- WHAT IS NEEDED
No pictures belong in the copy. Reproduce exactly the lines beginning at the line containing "Streit-beilegungsverfahren vor einer" and continuing to the end of the entries below.

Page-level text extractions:
* * * * * * * * *

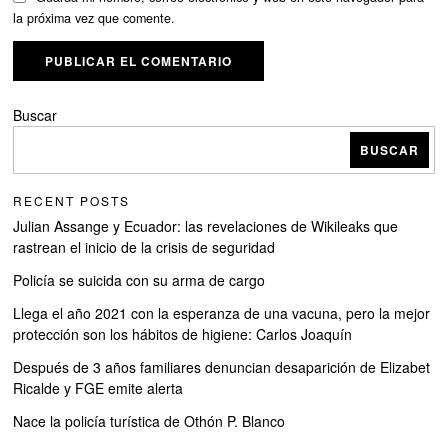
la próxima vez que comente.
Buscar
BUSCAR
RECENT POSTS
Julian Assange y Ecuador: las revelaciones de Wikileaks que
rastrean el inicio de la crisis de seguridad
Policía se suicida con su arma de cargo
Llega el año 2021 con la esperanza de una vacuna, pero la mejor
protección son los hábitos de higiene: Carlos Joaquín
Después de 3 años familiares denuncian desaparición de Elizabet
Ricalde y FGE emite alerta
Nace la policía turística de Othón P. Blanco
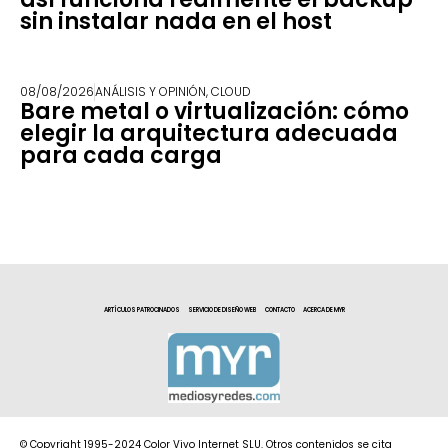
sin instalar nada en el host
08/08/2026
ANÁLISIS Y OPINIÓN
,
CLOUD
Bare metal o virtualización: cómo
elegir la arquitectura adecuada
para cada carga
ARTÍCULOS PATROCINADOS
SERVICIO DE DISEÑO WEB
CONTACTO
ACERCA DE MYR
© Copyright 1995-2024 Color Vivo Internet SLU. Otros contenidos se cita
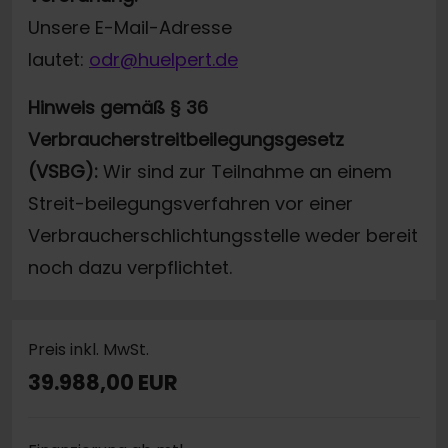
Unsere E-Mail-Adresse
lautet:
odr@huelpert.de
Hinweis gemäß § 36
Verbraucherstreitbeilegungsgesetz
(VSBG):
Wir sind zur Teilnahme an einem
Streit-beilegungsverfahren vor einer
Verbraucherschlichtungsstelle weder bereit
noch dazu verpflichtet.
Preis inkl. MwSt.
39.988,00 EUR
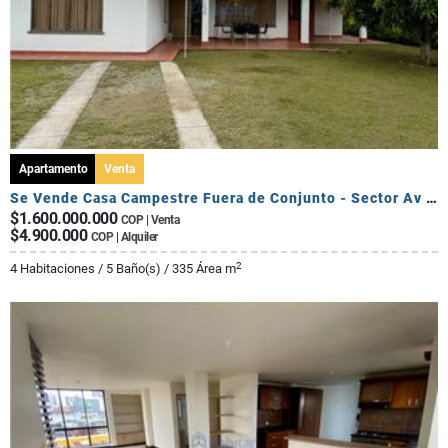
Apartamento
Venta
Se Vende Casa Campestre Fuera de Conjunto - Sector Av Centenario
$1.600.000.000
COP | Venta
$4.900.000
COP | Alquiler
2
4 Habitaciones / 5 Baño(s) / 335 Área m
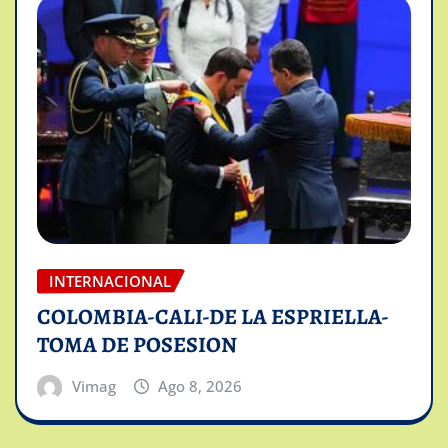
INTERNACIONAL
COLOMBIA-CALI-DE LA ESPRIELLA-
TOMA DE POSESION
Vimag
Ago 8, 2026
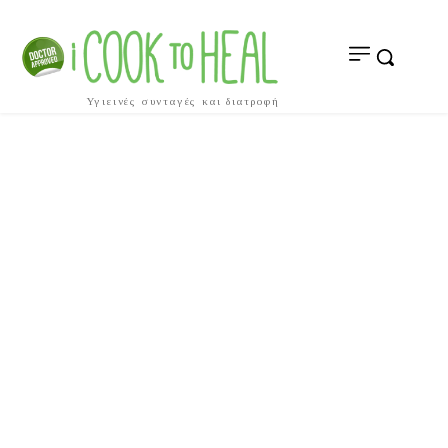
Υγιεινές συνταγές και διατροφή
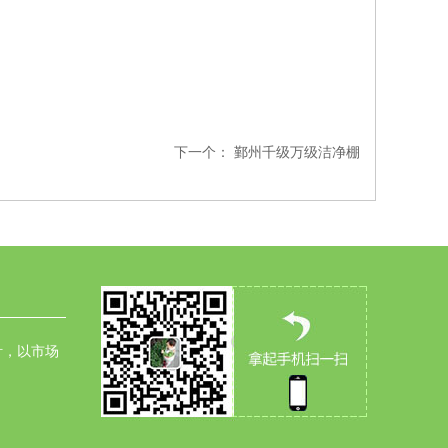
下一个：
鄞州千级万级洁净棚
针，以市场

* * * * * * * * *

- RESULT OF THIS EXERCISE
Streit-beilegungsverfahren vor einer
Verbraucherschlichtungsstelle weder bereit
noch dazu verpflichtet.
Preis inkl. MwSt.
39.988,00 EUR
Apartamento
Venta
Se Vende Casa Campestre Fuera de Conjunto - Sector Av Centenario
$1.600.000.000
COP | Venta
$4.900.000
COP | Alquiler
2
4 Habitaciones / 5 Baño(s) / 335 Área m
INTERNACIONAL
COLOMBIA-CALI-DE LA ESPRIELLA-
TOMA DE POSESION
Vimag
Ago 8, 2026
Υγιεινές συνταγές και διατροφή
下一个：
鄞州千级万级洁净棚
针，以市场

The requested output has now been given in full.